We know, as Marta Peirano explains, that there are many companies that will take advantage of this moment when we have to save lives, to violate our privacy. In a country where 77% of the population does not believe elections are fair, 85% think that corruption is widespread, and 66% doubt the judicial system, we are not going to believe that our governments are going to fully respect the protection of our health data, are we? 

Since governments began to declare a state of emergency and lockdowns, cyber-surveillance measures have been rapidly legitimised. These technocratic possibilities already existed and were latent, just waiting for the opportunity to flourish. The most ubiquitous is the tracking of people's movements through cell phones. That's why it has to be questioned from every possible angle. 

Perhaps we should dream about technologies that do not solve problems based on everyone having their own cell phone. Perhaps we can collectively come up with ways to take care of ourselves and each other, to manage databases while respecting privacy, with a more ethical and transparent approach to data collection. 

We must think of new collaborative micro-policies that allow us to live again and create technologies. These can be simple affective techniques, like getting in touch to ask people around us how they feel, from something as silly as sharing a meme to make them laugh to teaching them to connect to a secure VoIP platform and no longer multiply a news item that fuels mass panic. 

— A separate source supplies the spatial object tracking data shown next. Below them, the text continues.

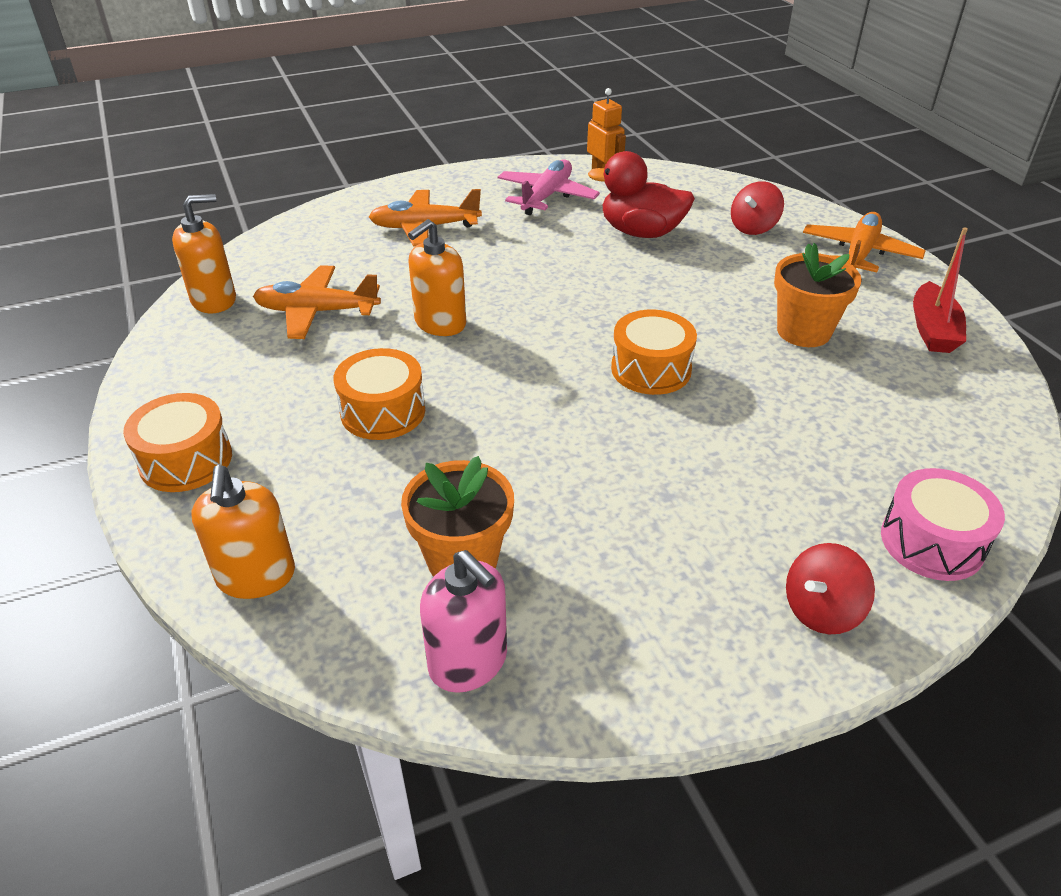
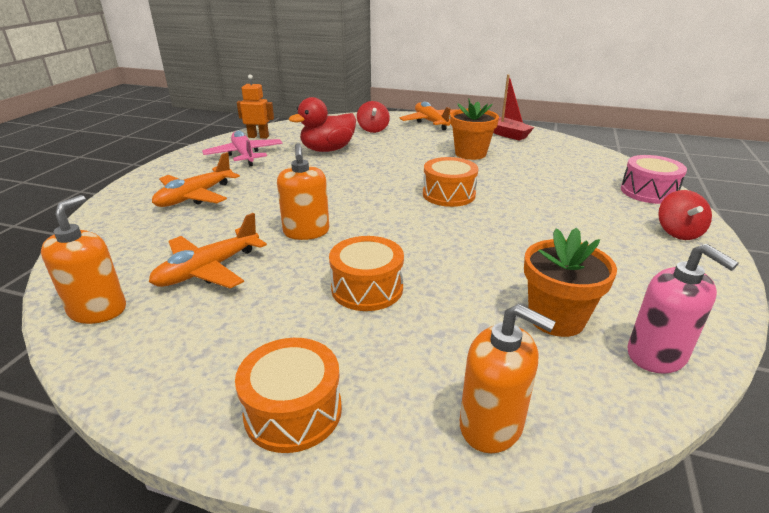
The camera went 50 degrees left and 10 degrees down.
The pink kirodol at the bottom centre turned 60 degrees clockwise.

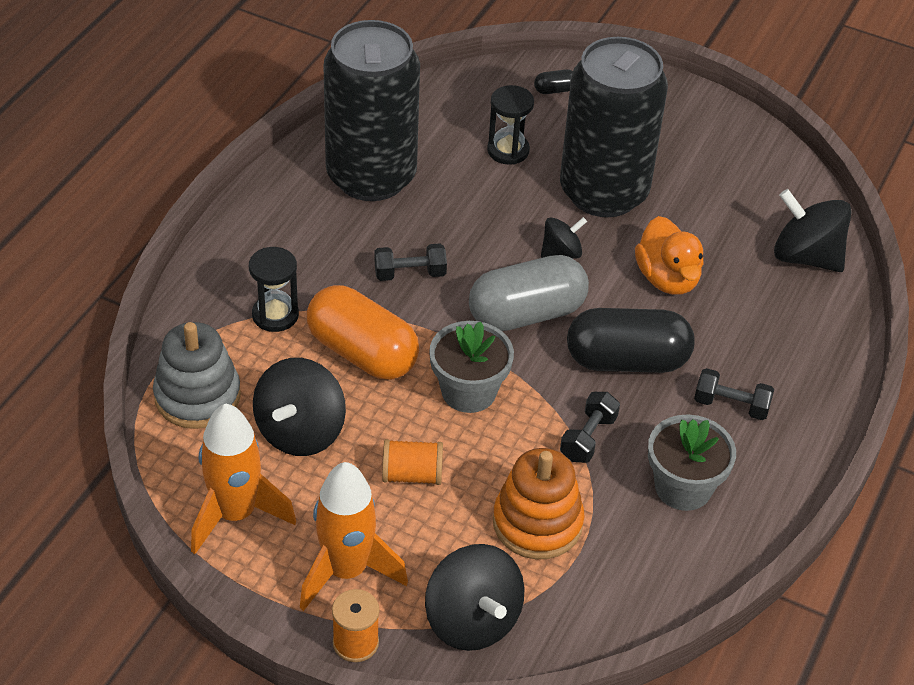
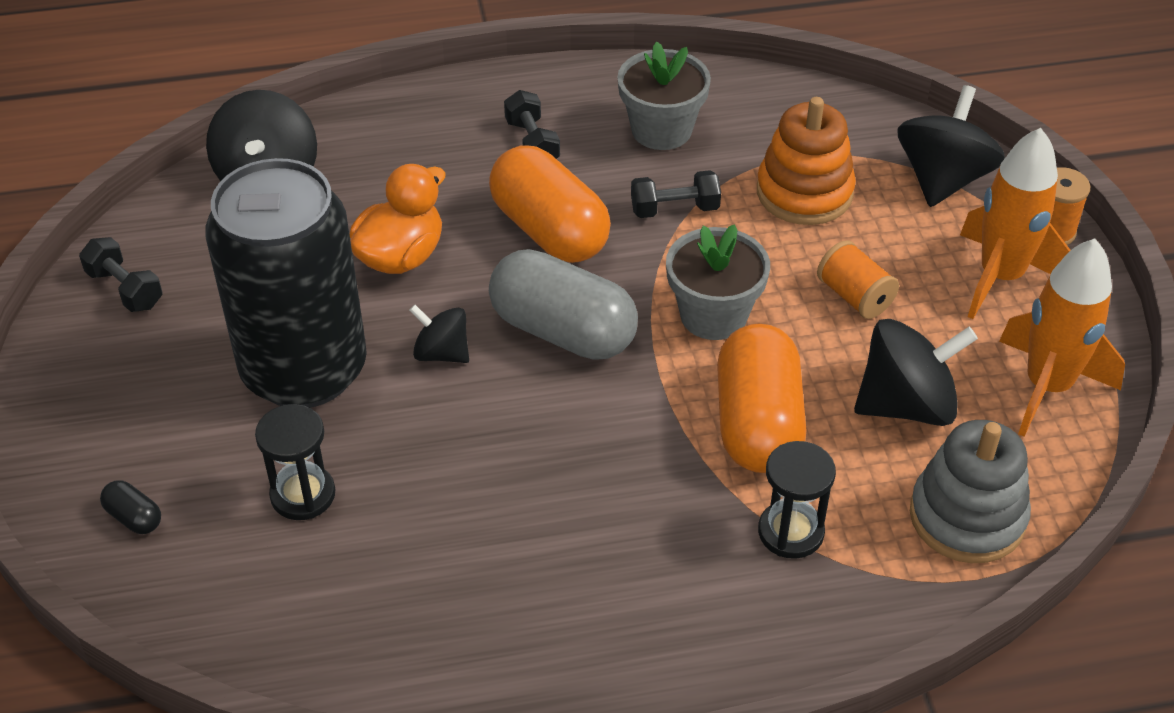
The camera went 125 degrees left and 0 degrees up.
The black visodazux (no. 1 from left) at the top centre disappeared.
The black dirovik (no. 1 from left) moved from the centre to the middle left.
The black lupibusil (no. 2 from left) at the middle right became the orange lupibusil (no. 1 from left) at the top centre.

Contact friends with whom we can make a radio program, approach groups that are already creating chains of mutual aid to bring food to neighbours in need, and/or share a garden or pots on the balcony to re-create a subsistence garden. To finally create new technologies to re-exist. To focus no longer on the solutions brought to us by Silicon Valley's octopus-like businesses or by governments with a thirst for surveillance of their citizens, but to look at all the available digital (and analog) technologies that are around us.